---------- Input
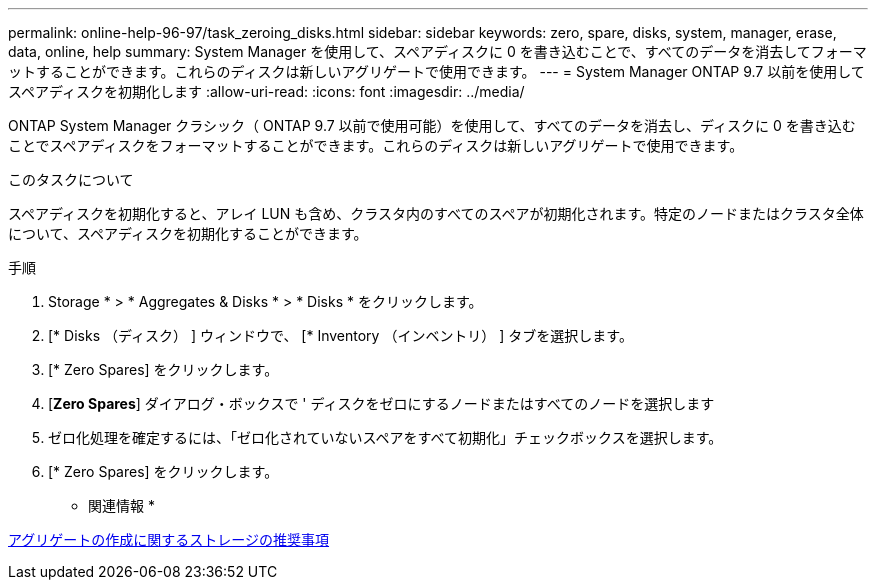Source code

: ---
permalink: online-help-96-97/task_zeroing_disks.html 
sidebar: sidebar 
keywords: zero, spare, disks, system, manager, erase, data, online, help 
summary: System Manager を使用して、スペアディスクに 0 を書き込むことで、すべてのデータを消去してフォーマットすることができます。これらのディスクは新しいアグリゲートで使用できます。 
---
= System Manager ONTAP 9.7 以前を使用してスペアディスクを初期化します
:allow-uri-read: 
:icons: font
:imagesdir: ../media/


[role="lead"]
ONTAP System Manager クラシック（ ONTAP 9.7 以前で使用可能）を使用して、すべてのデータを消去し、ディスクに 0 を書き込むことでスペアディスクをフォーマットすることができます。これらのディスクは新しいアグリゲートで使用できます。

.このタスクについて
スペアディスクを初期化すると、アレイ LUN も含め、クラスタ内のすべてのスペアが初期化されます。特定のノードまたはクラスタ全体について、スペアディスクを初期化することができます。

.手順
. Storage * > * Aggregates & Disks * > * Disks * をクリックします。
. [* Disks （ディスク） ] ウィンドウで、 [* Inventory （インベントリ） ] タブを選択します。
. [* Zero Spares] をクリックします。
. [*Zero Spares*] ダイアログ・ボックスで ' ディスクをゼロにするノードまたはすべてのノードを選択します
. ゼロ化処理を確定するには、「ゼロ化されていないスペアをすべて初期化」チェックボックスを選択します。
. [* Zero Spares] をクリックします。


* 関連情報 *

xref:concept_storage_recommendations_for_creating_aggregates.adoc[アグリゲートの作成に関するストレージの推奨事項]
--------------------
= What to do =
Pull every line holding "これらのディスクは新しいアグリゲートで使用できます" out of the records.

= Answer =
summary: System Manager を使用して、スペアディスクに 0 を書き込むことで、すべてのデータを消去してフォーマットすることができます。これらのディスクは新しいアグリゲートで使用できます。 
ONTAP System Manager クラシック（ ONTAP 9.7 以前で使用可能）を使用して、すべてのデータを消去し、ディスクに 0 を書き込むことでスペアディスクをフォーマットすることができます。これらのディスクは新しいアグリゲートで使用できます。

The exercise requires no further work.